AKP’li yıllar, araştırma-geliştirme bakımından bu ülkenin gerçek anlamda kayıp yıllarıdır. Anaokulundan üniversiteye dek eğitimi ilkelleştiren; evrim kuramını ders programlarından çıkaran; bilim kurumlarını siyasetinin tutsağı yapan; düşünce, ifade ve bilimsel araştırma özgürlüklerini yok eden; bu ülkenin çocuklarına ve gençlerine, küresel bilgi ansiklopedisi Vikipedi’ye erişimi yasaklayan AKP iktidarı, şimdi de gerçek evrimini gösteriyor: Bu ülke 2018’e “internet zehirdir” diyen zihniyetin yönetiminde giriyor.
Bu karanlığı çok daha korkutucu yapan nedir biliyor musunuz? Tören nedeniyle Külliye’de toplanan rektör, yönetici ve bilim insanlarının, bilim tarihine bir kara leke olarak geçecek olan bu zihniyeti ayakta alkışlamaları!

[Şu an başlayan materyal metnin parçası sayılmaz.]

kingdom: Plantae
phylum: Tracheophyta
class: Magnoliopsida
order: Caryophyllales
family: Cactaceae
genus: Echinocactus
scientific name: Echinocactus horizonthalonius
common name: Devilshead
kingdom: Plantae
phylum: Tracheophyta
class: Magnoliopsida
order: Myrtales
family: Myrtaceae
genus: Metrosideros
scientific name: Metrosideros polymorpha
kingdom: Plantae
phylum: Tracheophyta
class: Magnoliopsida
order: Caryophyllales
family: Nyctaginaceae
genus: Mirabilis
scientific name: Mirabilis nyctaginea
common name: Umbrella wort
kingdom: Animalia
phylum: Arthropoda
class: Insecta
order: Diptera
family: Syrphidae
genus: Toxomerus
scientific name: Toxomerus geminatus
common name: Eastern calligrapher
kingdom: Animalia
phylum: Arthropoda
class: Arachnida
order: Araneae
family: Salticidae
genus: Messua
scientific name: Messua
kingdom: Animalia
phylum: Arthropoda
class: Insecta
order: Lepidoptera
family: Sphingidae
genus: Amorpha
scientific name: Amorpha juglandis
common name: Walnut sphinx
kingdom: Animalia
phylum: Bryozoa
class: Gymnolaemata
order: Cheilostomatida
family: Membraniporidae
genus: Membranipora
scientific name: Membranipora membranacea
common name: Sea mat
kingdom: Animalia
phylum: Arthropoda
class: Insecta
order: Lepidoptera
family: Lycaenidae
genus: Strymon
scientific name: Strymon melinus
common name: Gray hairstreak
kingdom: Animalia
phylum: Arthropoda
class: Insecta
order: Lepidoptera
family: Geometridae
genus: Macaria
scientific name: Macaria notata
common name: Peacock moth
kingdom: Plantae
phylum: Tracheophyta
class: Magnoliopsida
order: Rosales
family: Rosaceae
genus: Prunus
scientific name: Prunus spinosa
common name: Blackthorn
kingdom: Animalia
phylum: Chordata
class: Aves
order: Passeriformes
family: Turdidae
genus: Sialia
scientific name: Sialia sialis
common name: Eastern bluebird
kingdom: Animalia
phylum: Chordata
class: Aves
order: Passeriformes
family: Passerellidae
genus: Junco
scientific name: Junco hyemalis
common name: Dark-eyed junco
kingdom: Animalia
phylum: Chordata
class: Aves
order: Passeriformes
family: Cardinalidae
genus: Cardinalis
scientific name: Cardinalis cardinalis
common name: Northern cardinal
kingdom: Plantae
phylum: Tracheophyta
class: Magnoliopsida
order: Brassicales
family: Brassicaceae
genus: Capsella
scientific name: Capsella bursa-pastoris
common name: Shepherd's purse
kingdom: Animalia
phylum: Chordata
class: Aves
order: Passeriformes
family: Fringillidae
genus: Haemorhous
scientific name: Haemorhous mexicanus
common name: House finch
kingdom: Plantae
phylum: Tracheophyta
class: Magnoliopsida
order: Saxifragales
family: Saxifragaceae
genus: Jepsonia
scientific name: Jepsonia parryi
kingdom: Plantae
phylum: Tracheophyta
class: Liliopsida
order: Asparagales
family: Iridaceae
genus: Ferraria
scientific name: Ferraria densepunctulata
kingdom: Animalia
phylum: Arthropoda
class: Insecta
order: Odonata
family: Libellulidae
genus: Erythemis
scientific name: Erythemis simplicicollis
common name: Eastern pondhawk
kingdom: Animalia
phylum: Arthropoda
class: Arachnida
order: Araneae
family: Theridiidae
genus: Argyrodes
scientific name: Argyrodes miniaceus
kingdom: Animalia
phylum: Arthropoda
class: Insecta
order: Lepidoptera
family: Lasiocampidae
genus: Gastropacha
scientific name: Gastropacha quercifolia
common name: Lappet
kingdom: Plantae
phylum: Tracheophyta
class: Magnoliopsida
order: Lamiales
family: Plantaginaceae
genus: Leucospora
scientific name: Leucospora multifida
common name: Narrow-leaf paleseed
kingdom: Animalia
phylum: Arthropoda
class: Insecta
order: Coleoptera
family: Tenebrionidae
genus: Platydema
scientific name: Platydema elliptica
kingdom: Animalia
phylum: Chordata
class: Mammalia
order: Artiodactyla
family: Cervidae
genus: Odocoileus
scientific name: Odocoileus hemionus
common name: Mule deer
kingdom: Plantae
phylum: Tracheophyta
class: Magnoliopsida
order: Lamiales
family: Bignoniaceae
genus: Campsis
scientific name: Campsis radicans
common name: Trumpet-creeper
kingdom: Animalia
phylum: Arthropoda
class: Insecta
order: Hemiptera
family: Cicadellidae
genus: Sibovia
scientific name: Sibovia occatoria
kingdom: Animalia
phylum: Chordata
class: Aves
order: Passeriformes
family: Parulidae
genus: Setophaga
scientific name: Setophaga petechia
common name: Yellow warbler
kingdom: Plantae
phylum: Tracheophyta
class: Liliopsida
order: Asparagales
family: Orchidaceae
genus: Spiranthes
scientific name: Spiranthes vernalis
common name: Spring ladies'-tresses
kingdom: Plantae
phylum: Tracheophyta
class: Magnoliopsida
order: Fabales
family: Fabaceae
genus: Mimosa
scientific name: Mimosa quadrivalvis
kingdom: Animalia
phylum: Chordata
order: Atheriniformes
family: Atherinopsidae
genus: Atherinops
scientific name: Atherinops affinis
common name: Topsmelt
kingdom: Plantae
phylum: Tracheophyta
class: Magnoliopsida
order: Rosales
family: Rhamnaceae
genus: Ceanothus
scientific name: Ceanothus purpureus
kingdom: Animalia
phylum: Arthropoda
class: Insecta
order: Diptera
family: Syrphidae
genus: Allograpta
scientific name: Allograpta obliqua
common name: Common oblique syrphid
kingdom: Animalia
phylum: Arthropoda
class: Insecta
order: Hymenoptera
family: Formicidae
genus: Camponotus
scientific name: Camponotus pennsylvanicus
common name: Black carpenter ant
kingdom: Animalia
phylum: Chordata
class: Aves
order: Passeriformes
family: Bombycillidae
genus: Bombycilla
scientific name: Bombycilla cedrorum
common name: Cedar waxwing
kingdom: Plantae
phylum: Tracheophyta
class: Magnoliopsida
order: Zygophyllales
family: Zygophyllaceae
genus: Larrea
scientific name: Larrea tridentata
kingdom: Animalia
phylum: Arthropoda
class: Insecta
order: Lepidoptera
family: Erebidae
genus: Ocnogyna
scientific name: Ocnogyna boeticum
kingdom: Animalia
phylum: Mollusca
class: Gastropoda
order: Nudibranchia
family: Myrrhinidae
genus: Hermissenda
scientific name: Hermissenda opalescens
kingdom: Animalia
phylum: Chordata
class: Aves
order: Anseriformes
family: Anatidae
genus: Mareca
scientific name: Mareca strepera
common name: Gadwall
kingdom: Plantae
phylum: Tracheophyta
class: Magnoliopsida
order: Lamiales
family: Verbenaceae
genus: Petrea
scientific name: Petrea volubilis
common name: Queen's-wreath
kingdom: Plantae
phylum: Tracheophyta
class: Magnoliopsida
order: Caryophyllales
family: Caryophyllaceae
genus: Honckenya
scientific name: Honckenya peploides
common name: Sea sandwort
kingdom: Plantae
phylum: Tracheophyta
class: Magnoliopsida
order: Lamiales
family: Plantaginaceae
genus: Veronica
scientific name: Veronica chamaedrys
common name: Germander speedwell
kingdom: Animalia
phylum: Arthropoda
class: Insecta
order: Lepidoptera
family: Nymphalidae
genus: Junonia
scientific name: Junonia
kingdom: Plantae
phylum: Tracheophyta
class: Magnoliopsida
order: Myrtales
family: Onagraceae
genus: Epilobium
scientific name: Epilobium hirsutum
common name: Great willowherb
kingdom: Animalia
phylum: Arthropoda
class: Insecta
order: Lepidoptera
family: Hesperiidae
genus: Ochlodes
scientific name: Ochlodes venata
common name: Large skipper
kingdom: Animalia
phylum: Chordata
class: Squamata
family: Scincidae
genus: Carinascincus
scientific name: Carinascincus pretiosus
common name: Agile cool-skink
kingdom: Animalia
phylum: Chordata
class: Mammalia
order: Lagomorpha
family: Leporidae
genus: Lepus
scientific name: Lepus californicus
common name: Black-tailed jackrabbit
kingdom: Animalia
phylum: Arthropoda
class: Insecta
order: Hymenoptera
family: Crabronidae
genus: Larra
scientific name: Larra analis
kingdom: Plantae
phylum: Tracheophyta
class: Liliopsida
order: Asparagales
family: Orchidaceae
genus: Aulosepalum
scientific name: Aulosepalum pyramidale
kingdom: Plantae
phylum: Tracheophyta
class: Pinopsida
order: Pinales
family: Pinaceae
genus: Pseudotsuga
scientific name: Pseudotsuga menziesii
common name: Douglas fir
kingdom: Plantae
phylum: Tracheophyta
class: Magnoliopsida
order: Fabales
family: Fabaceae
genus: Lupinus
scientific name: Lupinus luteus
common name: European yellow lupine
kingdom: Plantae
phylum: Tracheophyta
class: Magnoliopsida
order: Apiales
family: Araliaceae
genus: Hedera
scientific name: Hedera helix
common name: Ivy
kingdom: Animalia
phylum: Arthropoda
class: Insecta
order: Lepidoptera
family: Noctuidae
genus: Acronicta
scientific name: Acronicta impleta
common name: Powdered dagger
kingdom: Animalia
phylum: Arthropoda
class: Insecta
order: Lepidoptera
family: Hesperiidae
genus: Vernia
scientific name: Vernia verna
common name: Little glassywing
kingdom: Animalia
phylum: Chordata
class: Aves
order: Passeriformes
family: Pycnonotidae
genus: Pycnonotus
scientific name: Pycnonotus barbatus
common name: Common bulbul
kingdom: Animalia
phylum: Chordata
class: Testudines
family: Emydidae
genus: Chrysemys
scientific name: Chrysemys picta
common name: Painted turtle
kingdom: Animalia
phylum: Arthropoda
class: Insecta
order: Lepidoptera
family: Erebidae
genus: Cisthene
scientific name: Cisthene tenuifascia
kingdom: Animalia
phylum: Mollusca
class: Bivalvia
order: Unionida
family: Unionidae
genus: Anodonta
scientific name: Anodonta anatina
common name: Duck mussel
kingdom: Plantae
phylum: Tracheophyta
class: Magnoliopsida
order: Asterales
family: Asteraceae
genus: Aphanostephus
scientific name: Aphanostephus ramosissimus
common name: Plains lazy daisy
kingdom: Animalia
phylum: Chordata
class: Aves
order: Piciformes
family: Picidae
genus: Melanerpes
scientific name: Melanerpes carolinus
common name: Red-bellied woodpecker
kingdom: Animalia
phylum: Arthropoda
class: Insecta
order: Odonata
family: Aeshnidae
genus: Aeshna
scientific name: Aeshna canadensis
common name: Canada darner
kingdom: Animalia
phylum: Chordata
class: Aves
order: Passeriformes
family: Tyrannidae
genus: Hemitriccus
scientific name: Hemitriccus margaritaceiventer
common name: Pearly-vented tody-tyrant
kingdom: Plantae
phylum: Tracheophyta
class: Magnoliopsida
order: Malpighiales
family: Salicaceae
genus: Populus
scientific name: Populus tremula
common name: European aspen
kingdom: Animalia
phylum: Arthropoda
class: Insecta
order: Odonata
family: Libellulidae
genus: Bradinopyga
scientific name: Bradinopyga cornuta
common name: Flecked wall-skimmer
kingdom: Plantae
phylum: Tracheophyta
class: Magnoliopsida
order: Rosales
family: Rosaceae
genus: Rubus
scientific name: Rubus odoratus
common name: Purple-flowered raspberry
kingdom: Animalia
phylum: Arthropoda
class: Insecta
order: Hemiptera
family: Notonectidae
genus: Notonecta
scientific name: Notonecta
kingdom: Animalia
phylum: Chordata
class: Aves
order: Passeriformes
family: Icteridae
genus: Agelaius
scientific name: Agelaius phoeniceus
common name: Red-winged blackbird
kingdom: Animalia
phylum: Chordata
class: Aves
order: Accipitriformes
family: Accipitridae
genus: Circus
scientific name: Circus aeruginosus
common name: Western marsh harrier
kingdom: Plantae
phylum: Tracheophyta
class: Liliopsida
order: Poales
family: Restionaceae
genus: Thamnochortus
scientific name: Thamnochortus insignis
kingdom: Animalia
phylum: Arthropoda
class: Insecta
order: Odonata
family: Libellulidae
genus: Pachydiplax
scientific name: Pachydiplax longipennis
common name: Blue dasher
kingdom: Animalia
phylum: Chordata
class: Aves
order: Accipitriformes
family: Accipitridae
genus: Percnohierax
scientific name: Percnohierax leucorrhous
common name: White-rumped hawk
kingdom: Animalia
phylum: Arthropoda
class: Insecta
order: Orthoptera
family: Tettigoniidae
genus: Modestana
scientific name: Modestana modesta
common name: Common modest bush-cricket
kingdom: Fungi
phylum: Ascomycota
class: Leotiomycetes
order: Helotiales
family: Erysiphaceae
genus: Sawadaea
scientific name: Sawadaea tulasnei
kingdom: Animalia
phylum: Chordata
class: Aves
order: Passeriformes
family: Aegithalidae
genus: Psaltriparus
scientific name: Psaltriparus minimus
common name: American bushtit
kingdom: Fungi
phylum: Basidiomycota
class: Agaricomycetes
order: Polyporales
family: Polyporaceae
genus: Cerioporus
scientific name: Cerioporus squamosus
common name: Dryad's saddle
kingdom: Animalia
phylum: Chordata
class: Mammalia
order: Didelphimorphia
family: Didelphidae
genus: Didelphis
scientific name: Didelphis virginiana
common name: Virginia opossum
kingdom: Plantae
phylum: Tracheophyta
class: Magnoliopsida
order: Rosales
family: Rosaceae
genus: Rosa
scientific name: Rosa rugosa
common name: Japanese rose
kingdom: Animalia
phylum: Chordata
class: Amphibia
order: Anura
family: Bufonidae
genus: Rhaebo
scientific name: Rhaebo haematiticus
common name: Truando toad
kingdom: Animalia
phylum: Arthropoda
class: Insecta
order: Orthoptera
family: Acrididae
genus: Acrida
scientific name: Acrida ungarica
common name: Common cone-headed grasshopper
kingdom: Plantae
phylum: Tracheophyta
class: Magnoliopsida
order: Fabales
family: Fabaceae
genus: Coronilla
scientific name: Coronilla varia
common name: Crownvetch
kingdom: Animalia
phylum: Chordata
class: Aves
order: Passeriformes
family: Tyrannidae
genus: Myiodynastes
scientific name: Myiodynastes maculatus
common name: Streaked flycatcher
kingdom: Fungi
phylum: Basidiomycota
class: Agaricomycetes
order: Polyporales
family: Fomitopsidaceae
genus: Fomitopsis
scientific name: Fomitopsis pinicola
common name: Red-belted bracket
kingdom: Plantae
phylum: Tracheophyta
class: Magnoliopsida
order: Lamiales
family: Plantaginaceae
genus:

Doğrudur; her gecenin bir sabahı vardır. Bu karanlık yılın “alaca” sayılmasını sağlayan, 16 Nisan halkoylaması oylarının, tüm baskılara karşın “Hayır” diye haykıran yarısıdır ki sabah olacağı umudunu da ayakta tutuyor.
Başta Cumhuriyet’in emekçileri olmak üzere, düşünceleri nedeniyle hapiste tutulanların tamamının özgür olması ve karanlıkların geride kalması dileğimle yeni yılınızı kutlarım.